Sean smiled, his teeth flashing white in the dark. “Is that what yuh-you were like in c-college?”

Katie shook her head. “I didn’t go to college.”

The usual wash of emotion accompanied this admission, and she dropped Sean’s hand, pulling her knees to her chest. She studied the passenger door handle and willed herself to get over it, already.

Sean’s voice, when it came, had grown tentative. “I th-thought you went to ssschool in Anchorage?”

“Levi did. I worked to pay his tuition. We were supposed to be taking turns.” Her fingers found the naked skin where her ring had been, and she reassured herself the past would stay put.

“But you d-didn’t get your turn.”

“No. I was going to enroll. I’d saved up, but he took all the money when he left.”

“All yuh-your money.”

“He left me the business. Levi didn’t have much of a head for practical things. He didn’t understand that Wild Ride wasn’t worth anything without him, because he did almost all the guiding. It was his personality that brought customers back for repeat trips and got us referrals. People left him huge tips at the end of the week. They loved him. When he left, there wasn’t any reason for me to keep Wild Ride going, and our assets barely covered our debts.”

“It sssounds to me like he robbed you.”

She glanced at him, but it was dark, and she couldn’t make out his expression. Still, the view of nothing out the window was safer. “I married him,” she said to the night. “Your husband can’t rob you, not when you share a bank account.” What was hers had been his, and vice versa. It had been her mistake, and she’d learned to live with it.

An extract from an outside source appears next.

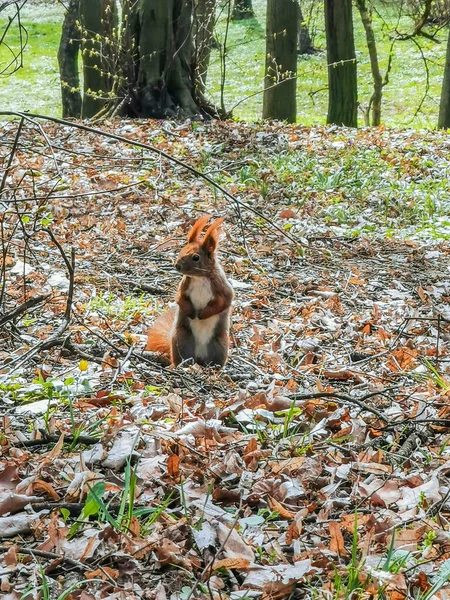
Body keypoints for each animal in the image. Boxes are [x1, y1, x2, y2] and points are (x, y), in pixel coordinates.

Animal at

Besides, all of that was in the past. It didn’t matter anymore. She’d jettisoned it, sloughed away all those years in Alaska like a locust skin.

If only remorse weren’t so damn sticky. She’d wanted to go to college—far more than Levi had, actually. But he’d convinced her that he should go first, and then he could work on getting their guide business off the ground while she got her degree and helped him out around the office. Then, when it came time to launch Wild Ride, he’d asked for her help for just the first year full-time before she started school. One year had turned into three.

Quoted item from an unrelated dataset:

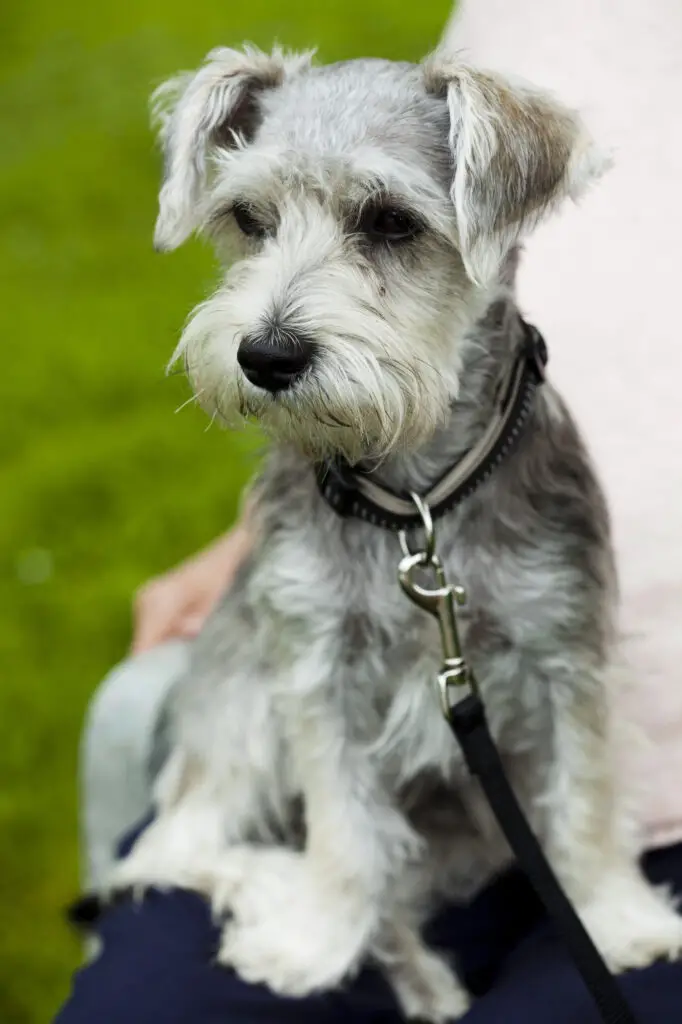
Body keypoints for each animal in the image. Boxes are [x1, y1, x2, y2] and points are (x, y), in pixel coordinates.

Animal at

She’d worked twice as hard to save up money for her own school while she paid for his, and in the end, he’d taken it. All that effort, flushed away on the wrong person.

Sean had dropped out of high school, but he’d managed to finish and get through college without any help from anybody. He’d founded his own company and become successful—all in the time it took her to perform her supporting role in the two-bit Alaskan melodrama of Katie and Levi.

She could tell herself not to feel small and stupid—that it was no way for a best self to behave—but how did you do that? How did you just stop feeling ways you didn’t want to feel? Nobody had ever explained it to her. The self-help books were useless when it came to practical matters like how to shut off unwanted emotions.